## MATERIAL SUPPLIED:
━━━━━━━━━━

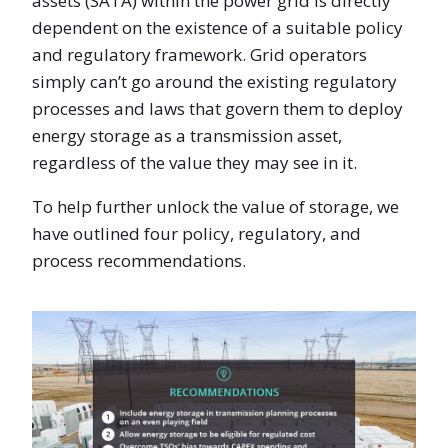
assets (SATA) within the power grid is directly
dependent on the existence of a suitable policy
and regulatory framework. Grid operators
simply can’t go around the existing regulatory
processes and laws that govern them to deploy
energy storage as a transmission asset,
regardless of the value they may see in it.
To help further unlock the value of storage, we
have outlined four policy, regulatory, and
process recommendations.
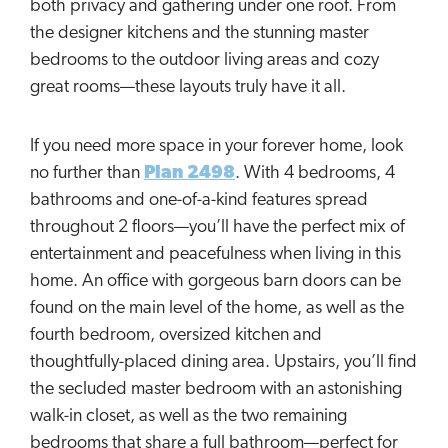
both privacy and gathering under one roof. From
the designer kitchens and the stunning master
bedrooms to the outdoor living areas and cozy
great rooms—these layouts truly have it all.
If you need more space in your forever home, look
no further than
Plan 2498
. With 4 bedrooms, 4
bathrooms and one-of-a-kind features spread
throughout 2 floors—you’ll have the perfect mix of
entertainment and peacefulness when living in this
home. An office with gorgeous barn doors can be
found on the main level of the home, as well as the
fourth bedroom, oversized kitchen and
thoughtfully-placed dining area. Upstairs, you’ll find
the secluded master bedroom with an astonishing
walk-in closet, as well as the two remaining
bedrooms that share a full bathroom—perfect for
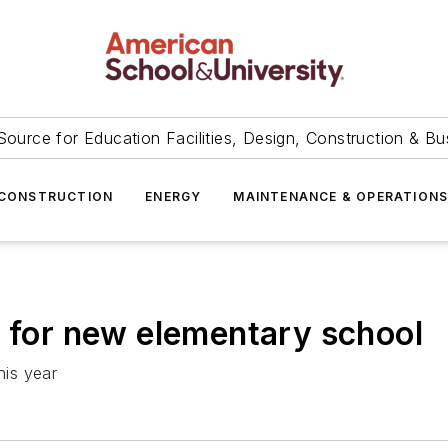
Source for Education Facilities, Design, Construction & Bu
CONSTRUCTION
ENERGY
MAINTENANCE & OPERATION
s for new elementary school
his year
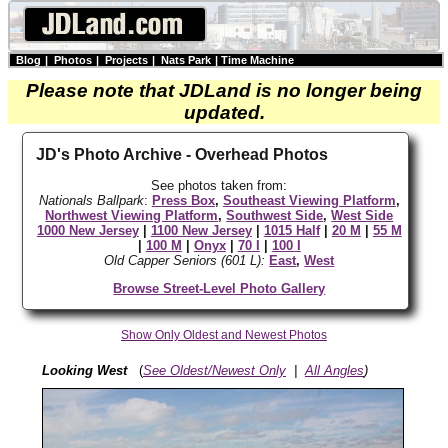
Blog
|
Photos
|
Projects
|
Nats Park
|
Time Machine
Please note that JDLand is no longer being
updated.
JD's Photo Archive - Overhead Photos
See photos taken from:
Nationals Ballpark
:
Press Box
,
Southeast Viewing Platform
,
Northwest Viewing Platform
,
Southwest Side
,
West Side
1000 New Jersey
|
1100 New Jersey
|
1015 Half
|
20 M
|
55 M
|
100 M
|
Onyx
|
70 I
|
100 I
Old Capper Seniors (601 L):
East
,
West
Browse Street-Level Photo Gallery
Show Only Oldest and Newest Photos
Looking West
(
See Oldest/Newest Only
|
All Angles
)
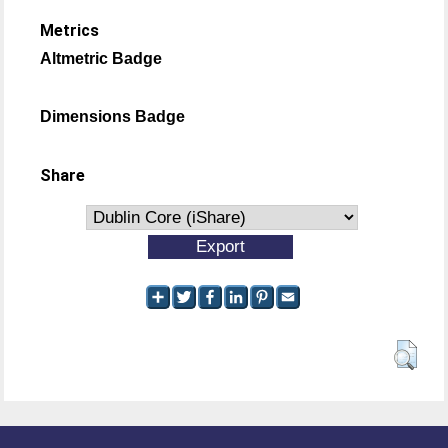
Metrics
Altmetric Badge
Dimensions Badge
Share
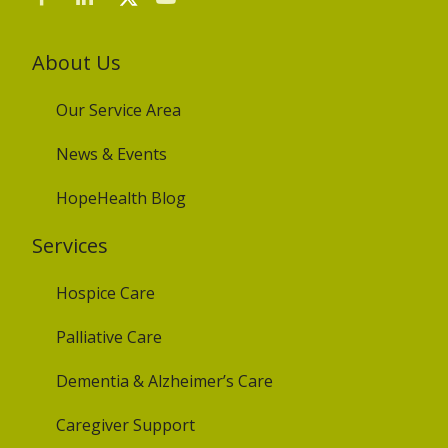
About Us
Our Service Area
News & Events
HopeHealth Blog
Services
Hospice Care
Palliative Care
Dementia & Alzheimer’s Care
Caregiver Support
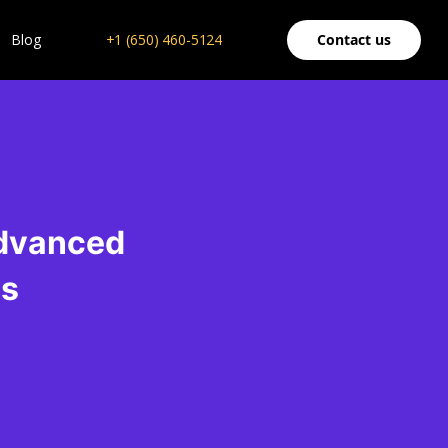
Blog
+1 (650) 460-5124
Contact us
Advanced
es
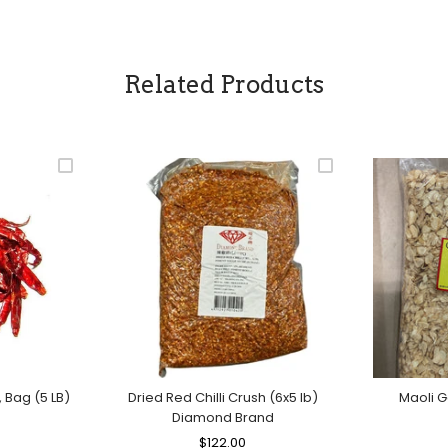
Related Products
, Bag (5 LB)
Dried Red Chilli Crush (6x5 lb)
Maoli G
Diamond Brand
le
ice
Regular
$122.00
Sale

━━━━━━━━━━

## WHAT THE EXERCISE ASKS:
Gather every line of the material that contains the word "master". Only matches with the same capitalization count.

## RESULT:
the designer kitchens and the stunning master
the secluded master bedroom with an astonishing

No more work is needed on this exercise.